Solution: Have some kind of domain-scoped role-group (maybe just called "domain-roles"?) that a domain owner can define, that maps to a set of underlying roles that a policy file understands (see: https://review.openstack.org/#/c/133855/). [As has been pointed out, what we are really doing with this is finally doing real RBAC, where what we call roles today are really capabilities and domain-roles are really just roles].  As this evolves, cloud providers could slowly migrate to the position where each service API is effectively a role (i.e. a capability) and at the domain level there exists the "abstraction that makes sense for the users of that domain" into the underlying capabilities. No code changes...this just uses policy files as they are today (plus domain-groups) - and tokens as they are too. And I think that level of functionality would satisfy a lot of people. Eventually (as pointed out by samuelmz) the policy "file" could even simply become the definition of the service capabilities (and whether each capability is "open", "closed" or "is a role")...maybe just registered and stored in the service entity the keystone DB (allowing dynamic service registration). My point being, that we really didn't require much code change (nor really any conceptual changes) to get to this end point...and certainly no rewriting of policy/token formats etc.  [In reality, this last point would cause problems with token size (since a broad admin capability would need a lot of capabilities), so some kind a collections of capabilities would be required.]

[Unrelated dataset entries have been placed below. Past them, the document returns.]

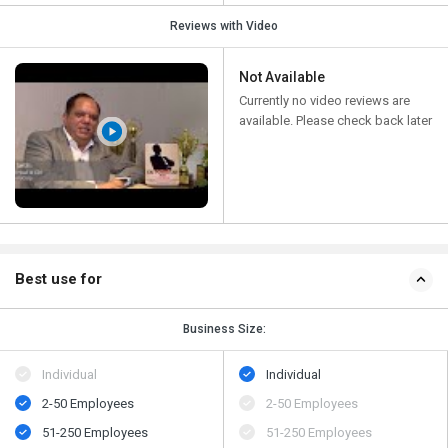
Reviews with Video
Not Available
Currently no video reviews are
available. Please check back later
Best use for
Business Size:
Individual
Individual
2-50 Employees
2-50 Employees
51-250 Employees
51-250 Employees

Problem 3: A cloud operator wants to be able to enable resellers to white label her services (who in turn may resell to others) - so needs some kind of inheritance model so that service level agreements can be supported by policy (e.g. let the reseller give the support expert from the cloud provider have access to their projects).
Solution: We already have hierarchical inheritance in the works...so that we would allow a reseller to assign roles to a user/group from the parent onto their own domain/project. Further, domain-roles are just another thing that can (optionally) be inherited and used in this fashion.

My point about all the above is that I think while what you have laid out is a great set of steps....I don't think we have conceptual agreement as to whether that path is the only way we could go to solve out problems.

Henry
On 18 Nov 2014, at 23:40, Adam Young <ayoung at redhat.com> wrote:

> There is a lot of discussion about policy.  I've attempted to pull the majority of the work into a single document that explains the process in a step-by-step manner:
> 
> 
> http://adam.younglogic.com/2014/11/dynamic-policy-in-keystone/
> 
> Its really long, so I won't bother reposting the whole article here.  Instead, I will post the links to the topic on Gerrit.
> 
> https://review.openstack.org/#/q/topic:dynamic-policy,n,z
> 
> 
> There is one additional review worth noting:
> 
> https://review.openstack.org/#/c/133855/
> 
> Which is for "private groups of roles"  specific to a domain.  This is related, but not part of the critical path for the things I wrote above.